Kutipan Dokumen ->

►

Pemilihan
presiden 2024 masih lama, namun geliatnya sudah mulai terasa. Survei elektabilitas
calon oleh beberapa lembaga survei telah bermunculan, terlepas apakah itu
titipan atau tidak. Riak di partai “moncong putih” (PDI-Perjuangan) sudah
muncul. Aksi dukung-dukungan kader pun terang benderang. Tidak hanya itu saja. Gerakan
koalisi pun bermunculan, meski ke permukaan dikamuflase sebagai silahturahmi.
Di antara
sekian banyak calon, nama Anies Baswedan masuk dalam bursa yang patut
diperhitungkan. Namanya selalu berada di tiga besar pada lembaga-lembaga
survei. Tentulah hal ini sedikit mengherankan bagi orang yang masih mempunyai
akal sehat. Pasalnya, umumnya orang sudah tahu kalau kinerja Anies selama
menjabat Gubernur DKI Jakarta sangat lemah, kalau tak mau dikatakan tak ada.
Anies Baswedan hanya bisa berkata-kata, tapi tak bisa bekerja. Dia hanya bisa
berjanji. Mau dibawa kemana nantinya negara dan bangsa ini nantinya?
Itulah
namanya politik. Tidak selamanya untuk urusan politik, khususnya pada PEMILU, melulu
hanya urusan akal sehat. Kerap kalkulasi tak waras turut mewarnai dukungan
politik. Pilkada DKI Jakarta 2017 memberikan buktinya. Warga lebih memilih
Anies – Sandi hanya tergiur janji dan juga karena ayat dan mayat yang dijual
tim Anies, dan melupakan Ahok – Jarot yang kerjanya jelas-jelas nyata. Sering terdengar
alasan pemilih untuk memilih calon tertentu lantaran ganteng atau popularitas,
bukan soal kredibilitas dan kapasitas yang dimiliki calon.
Akan
tetapi, sekalipun dipandang sebelah mata, tetap saja Anies Baswedan patut
diperhitungkan. Malah pada salah satu lembaga survei namanya mengungguli dua
calon lain yang biasanya unggul. Ini sedikitnya membuktikan masih ada saja “orang
tak waras”, yang lebih senang menderita asalkan jagoannya menang.

◄

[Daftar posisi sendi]
►

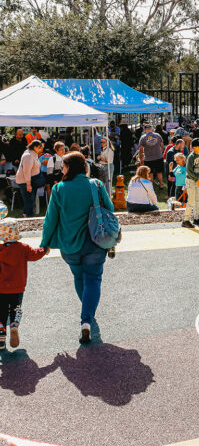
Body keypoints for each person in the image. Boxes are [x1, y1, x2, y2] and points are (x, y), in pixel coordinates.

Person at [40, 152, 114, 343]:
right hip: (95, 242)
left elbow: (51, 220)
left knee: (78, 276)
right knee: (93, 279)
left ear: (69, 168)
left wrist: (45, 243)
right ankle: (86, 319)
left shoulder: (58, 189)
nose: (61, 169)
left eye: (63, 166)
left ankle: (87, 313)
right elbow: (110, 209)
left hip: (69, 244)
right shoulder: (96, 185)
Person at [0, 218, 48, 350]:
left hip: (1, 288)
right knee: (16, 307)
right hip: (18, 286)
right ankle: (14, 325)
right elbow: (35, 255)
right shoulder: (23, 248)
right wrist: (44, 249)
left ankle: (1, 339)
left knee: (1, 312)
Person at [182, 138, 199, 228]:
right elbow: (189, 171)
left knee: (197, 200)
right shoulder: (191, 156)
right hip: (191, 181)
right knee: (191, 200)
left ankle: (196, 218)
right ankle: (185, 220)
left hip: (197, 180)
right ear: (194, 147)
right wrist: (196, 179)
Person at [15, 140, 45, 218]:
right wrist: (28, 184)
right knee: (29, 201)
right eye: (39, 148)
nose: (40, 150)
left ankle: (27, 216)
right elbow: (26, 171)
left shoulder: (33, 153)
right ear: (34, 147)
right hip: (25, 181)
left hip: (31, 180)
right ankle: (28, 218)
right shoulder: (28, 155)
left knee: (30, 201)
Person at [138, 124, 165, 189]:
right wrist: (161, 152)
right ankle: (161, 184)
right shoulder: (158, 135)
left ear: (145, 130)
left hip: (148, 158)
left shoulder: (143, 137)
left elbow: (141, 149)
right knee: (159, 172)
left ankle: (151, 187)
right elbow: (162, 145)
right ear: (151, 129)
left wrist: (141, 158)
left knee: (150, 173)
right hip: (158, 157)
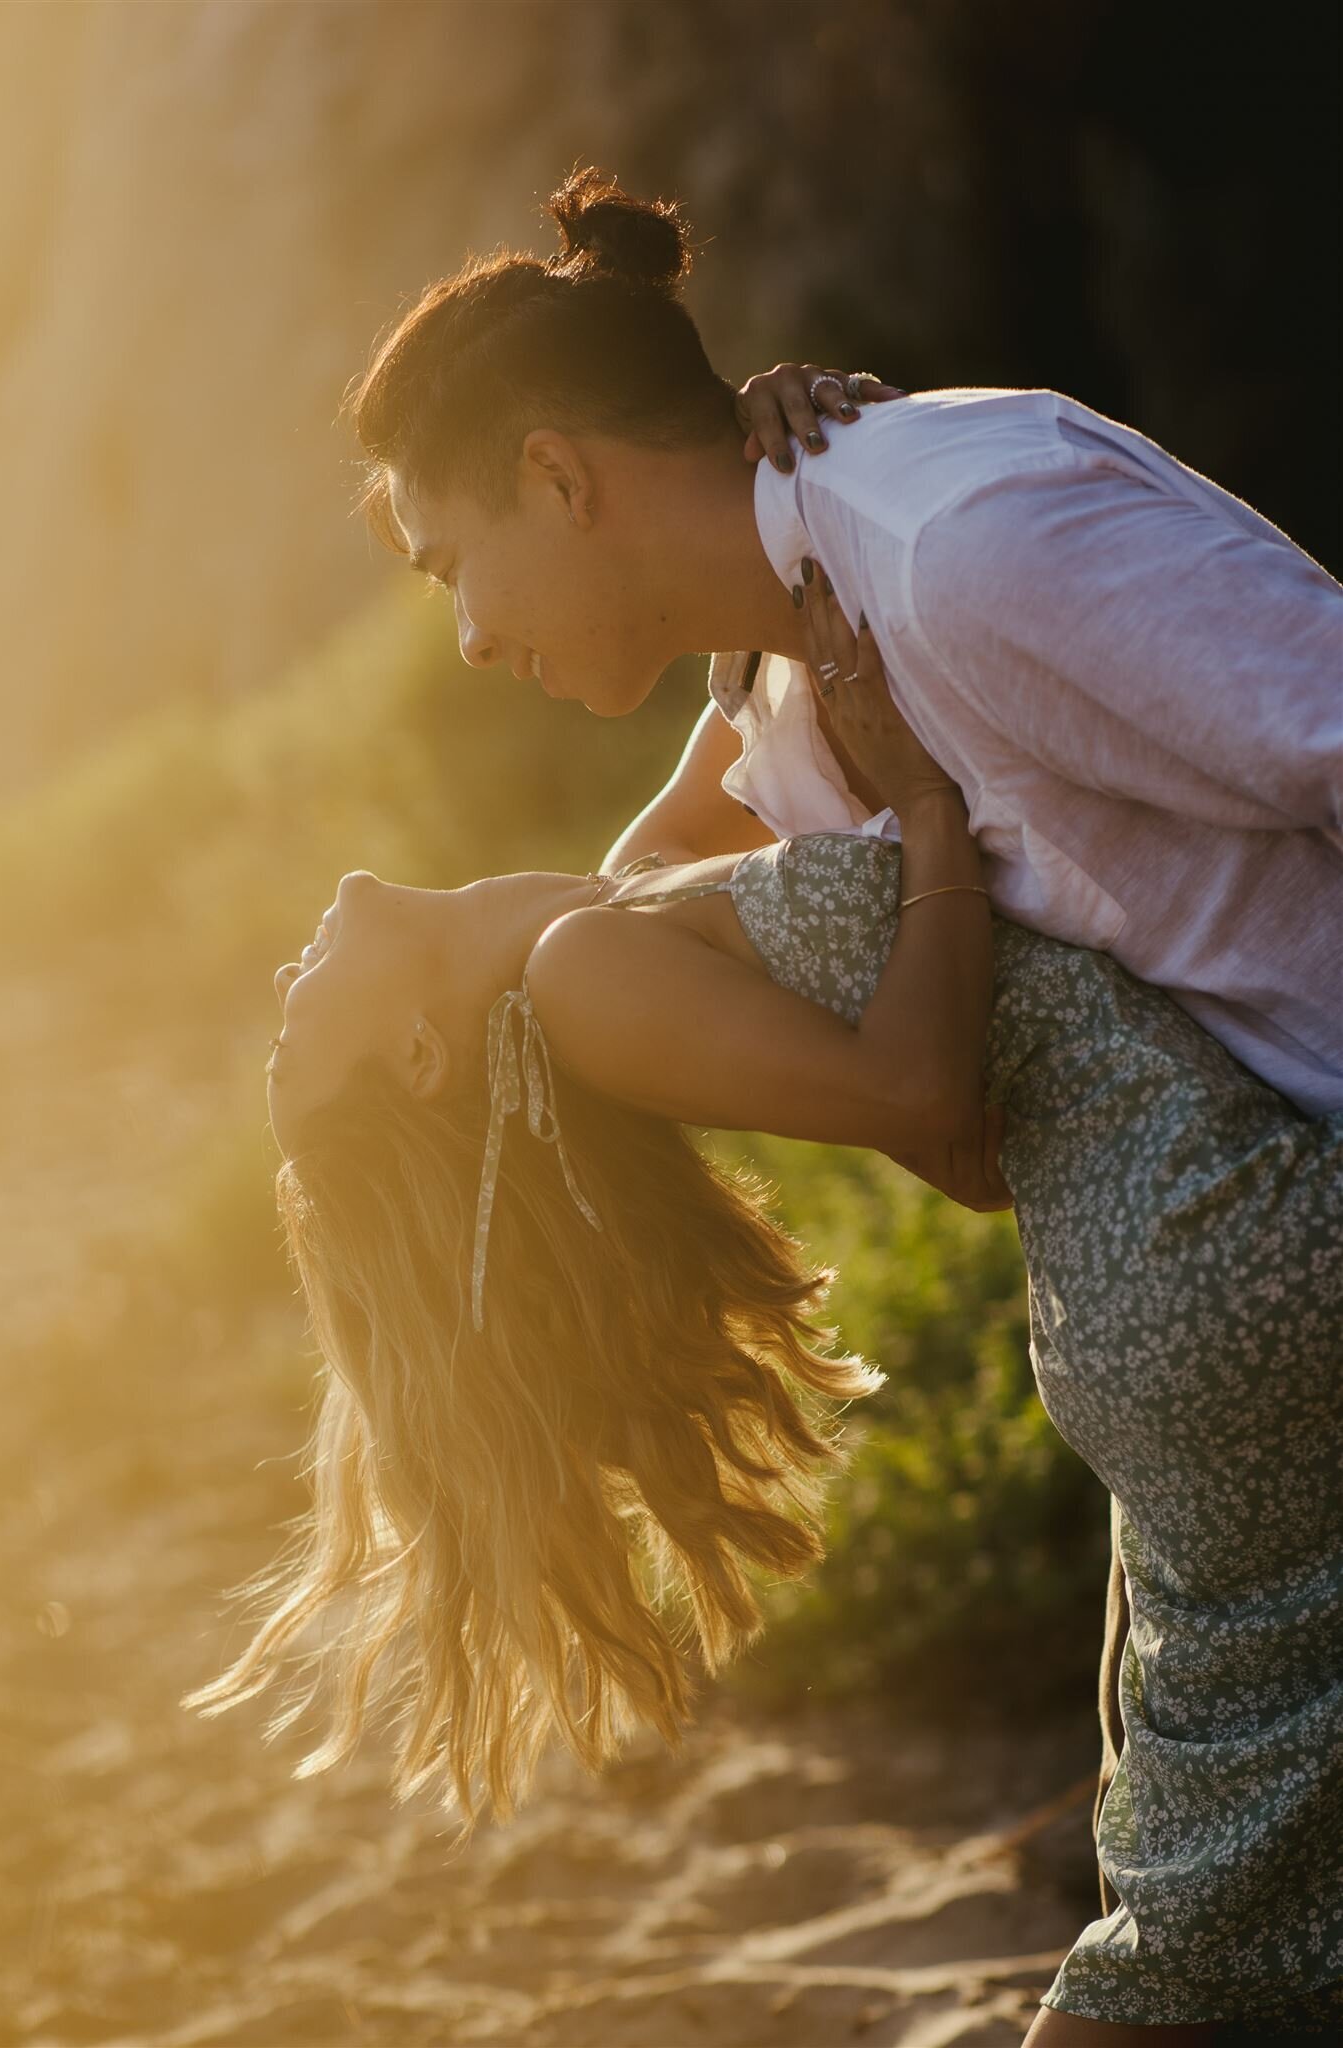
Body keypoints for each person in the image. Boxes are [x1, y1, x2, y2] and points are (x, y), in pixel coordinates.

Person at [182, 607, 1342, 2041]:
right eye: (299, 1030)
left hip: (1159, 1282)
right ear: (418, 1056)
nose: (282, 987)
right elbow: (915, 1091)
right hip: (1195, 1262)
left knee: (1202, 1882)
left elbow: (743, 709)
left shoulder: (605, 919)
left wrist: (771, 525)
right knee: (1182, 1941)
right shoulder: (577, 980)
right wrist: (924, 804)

◄

Latihan 1 -> Menurut teks tentang pemilihan presiden 2024, di peringkat berapa nama Anies Baswedan selalu berada pada lembaga-lembaga survei?
Latihan 2 -> Tuliskan kembali dengan persis bagian teks tentang pemilihan presiden 2024, mulai dari "Anies Baswedan hanya" sampai "yang dimiliki calon.".
Latihan 3 -> Lanjutkan teks tentang pemilihan presiden 2024 setelah kalimat terakhir yang ditampilkan.

Jawaban 1 -> Namanya selalu berada di tiga besar.

Jawaban 2 ->
Anies Baswedan hanya bisa berkata-kata, tapi tak bisa bekerja. Dia hanya bisa
berjanji. Mau dibawa kemana nantinya negara dan bangsa ini nantinya?
Itulah
namanya politik. Tidak selamanya untuk urusan politik, khususnya pada PEMILU, melulu
hanya urusan akal sehat. Kerap kalkulasi tak waras turut mewarnai dukungan
politik. Pilkada DKI Jakarta 2017 memberikan buktinya. Warga lebih memilih
Anies – Sandi hanya tergiur janji dan juga karena ayat dan mayat yang dijual
tim Anies, dan melupakan Ahok – Jarot yang kerjanya jelas-jelas nyata. Sering terdengar
alasan pemilih untuk memilih calon tertentu lantaran ganteng atau popularitas,
bukan soal kredibilitas dan kapasitas yang dimiliki calon.

Jawaban 3 ->
Sekalipun populer, tetap saja Anies masih mempunyai kendala untuk bisa maju pada pilpres 2024 nanti. Soal dana tak perlu diragukan lagi. Pundi-pundi Anies untuk itu sudah tersedia. Lima tahun sebagai Gubernur DKI tentulah cukup baginya, asalkan KPK tidak mengusik-usiknya. Belum lagi kalau memilih pasangan yang juga punya modal kencang, tentulah semakin aman. Kendala utama Anies adalah kendaraan politik. Anies butuh partai.
Yang
sudah jelas, meski belum terang-terangan, barulah Partai Keadilan Sejahtera
(PKS). Partai ini jelas mendukung lantaran “sealiran” dengan Anies. Karena “sealiran”
Anies akan memperjuangkan visi mereka, karena visinya juga sebelas duabelas. Bukankah
waktu Pilkada DKI 2017 lalu, Anies maju atas dukungan PKS? Karena itu, sudah pasti
pada pilpres 2024 ini PKS kembali mengusung Anies sebagai jagoannya. Hanya di
permukaan saat ini PKS terkesan tampil malu-malu. PKS tetap menjaga image untuk merebut hati pemilih, karena
jika sudah merebut itu, tentulah jagoannya juga pasti menang.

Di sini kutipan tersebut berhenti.